Why Machine Learning?

Tackling cyber-related challenges can seem daunting. From detecting identity fraud to identifying compromised computer networks, cyber analysts have their hands full with ever-evolving threats, tactics, and procedures.

To combat threat, traditional network security tools such as Intrusion Detection Systems (IDS) and Intrusion Prevention Systems (IPS) have historically relied on signatures and deterministic rules. This approach might have been acceptable in the past, but it has proven a weak defense against today’s sophisticated adversaries who can drastically change their attack vector in as little as an hour.

That’s why Noblis is turning to machine learning as a solution. We’re developing approaches that understand network behavior in advance so that we can predict and find abnormalities and catch threats before they become attacks.
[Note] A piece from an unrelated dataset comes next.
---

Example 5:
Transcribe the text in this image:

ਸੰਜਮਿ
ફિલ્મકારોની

What Makes Machine Learning Hard?

Robust machine learning systems require data—specifically, labeled data. Labelling data, though, is tricky (think: personally identifiable information) and varies in complexity. In some cases, labelling can be done by almost anyone; in others, subject matter expertise is required to annotate relevant datasets. When monitoring a computer network, labeling data segments as malicious or benign is just a starting point—and may require a whole team of experts.

The Noblis Solution

To tackle the problem of network data generation and labeling, Noblis developed a capability called CHAPPiE Swarm. This capability automatically generates, captures, and labels network traffic with a flexible network architecture. The system emulates an arbitrary number of users on an enterprise-type network configuration, using what we call “CHAPPiEs,” or base persona emulation units.
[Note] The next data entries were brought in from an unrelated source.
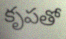
కృపతో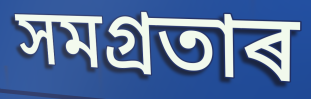
সমগ্ৰতাৰ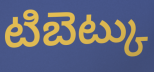
టిబెట్కు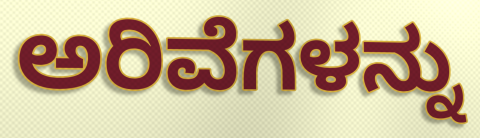
ಅರಿವೆಗಳನ್ನು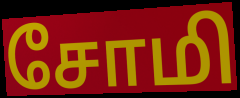
சோமி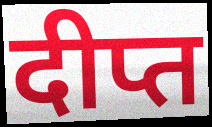
दीप्त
This technology compartmentalizes human browsing behaviors (such as reading time, type of preferred content, propensity for pages with ads, etc.) and combines them to formulate a browsing persona. As a result, we generate web traffic data representative of different demographics, and generate files from multiple vantages for future analysis. CHAPPiE allows users to design custom experiments and to run them with ease.

The Impact

Our technology captures and labels data automatically—effectively solving data labelling challenges and allowing machine learning to work to its full potential. The custom experiments made possible by CHAPPiE give analysts an advantage over adversaries, enabling them to build the robust classification systems instrumental in detecting cyber attacks and recovering from them.